The resolution was taken during an Elephant summit attended by tourism delegates who form part of the Kavango-Zambezi Trans-frontier Conservation Area (KAZA) held in Kasane, Botswana, earlier in May.
Botswana has been experiencing an increase in the population of elephants, forcing the majestic animals to move closer to villages in search of food, resulting in human fatalities.
Africa is home to over 470 000 elephant – the largest number of 290 000 found in Southern Africa.
Kasane is home to 130 elephants. The region has experienced an increase in the population of these majestic animals over the years, making it almost impossible for wildlife and humans to co-exist.
Elephant attack survivor, Moana Samokando, says that he was attacked by the animal on his way to work.
“I was on my way to work when the animal came from the trees behind me and attacked me. I didn’t see it attacking.”
Since then, Samokando has been living with an injury that has affected his health, limiting his ability to work as he did before.
“I rely on manual labour doing part-time jobs in the village. Now I don’t get as much work as I did before. I can only do minimal work.”
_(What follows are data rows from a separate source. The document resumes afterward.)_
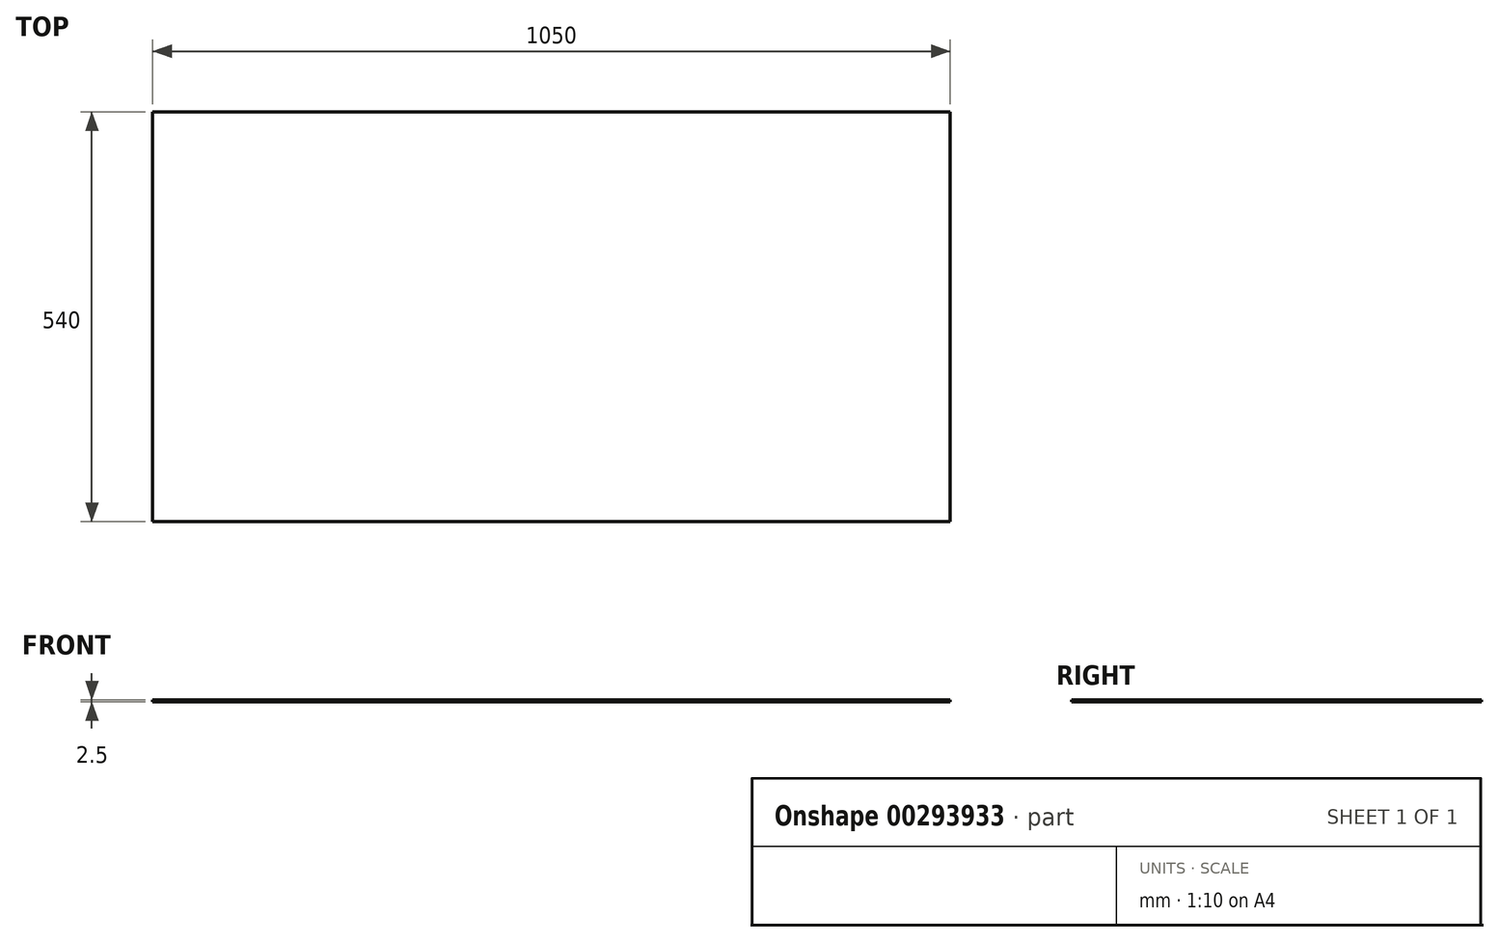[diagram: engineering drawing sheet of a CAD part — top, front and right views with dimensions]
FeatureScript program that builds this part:
annotation { "Feature Type Name" : "Feature", "Feature Type Description" : "" }
export const myFeature = defineFeature(function(context is Context, id is Id, definition is map)
    precondition{}
    {
        {
            var Q0;
            Q0=qCreatedBy(makeId("Top.planeOp"),FACE);
            var sketch = newSketch(context, id + "F0", { "sketchPlane" : qUnion([Q0])});
            skLineSegment(sketch, "E0.bottom", {"start": v(0, 0) * mm, "end": v(-1050, 0) * mm});
            skLineSegment(sketch, "E0.top", {"start": v(0, 540) * mm, "end": v(-1050, 540) * mm});
            skLineSegment(sketch, "E0.left", {"start": v(0, 0) * mm, "end": v(0, 540) * mm});
            skLineSegment(sketch, "E0.right", {"start": v(-1050, 0) * mm, "end": v(-1050, 540) * mm});
            skSolve(sketch);
        }
        {
            var Q0;
            Q0 = qSketchRegion(id + "F0", true);
            extrude(context, id + "F1", {"entities" : qUnion([Q0]), "depth" : 2.5 * mm});
        }
    });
The family now depends on the government feeding scheme to get by.
The recent gathering of the Kasane Elephant Summit came at the time when the residents were desperate for a solution. Wildlife Conservationist, Tom Steel, says Ivory trade has gone unreported.
“Trade of ivory has also gone unreported in cases where airport securities have not been aware on the latest trend of people wearing ivory as part of their clothing and are able to trade ivory from these countries.”
The elephant remains one of the endangered species in some parts of the continent. IUCN Co-Chairperson, Ben Okita, says Tanzania is one of the countries with the lowest number of elephants due to poaching.
“Countries such as Tanzania remain the lowest with number of elephant population due to the severity of poaching. I hope the summit will provide all parties involved with a practical and progressive solution. It will take a lot of money but it is possible to redistribute the number of elephant evenly in the continent without having to kill them.”
And this is what the conference agreed on. Botswana Minister of Wildlife and Tourism, Kitso Mokaila, says that they took into consideration the safety of Botswana.
“We worked to develop common regional position on elephant management and called to be able to trade and better benefit from our natural endowments so they may help us to eradicate poverty and improve the quality of life for rural communities. One life lost is one life too many. Of course we took to consideration the safety of the people of Botswana and we hope going forward we can achieve a harmonious coexisted of people and our animals.”
With the removal of anti-hunting ban, the people of Botswana can now make use of the wildlife expertise to reduce the number of elephants in the country.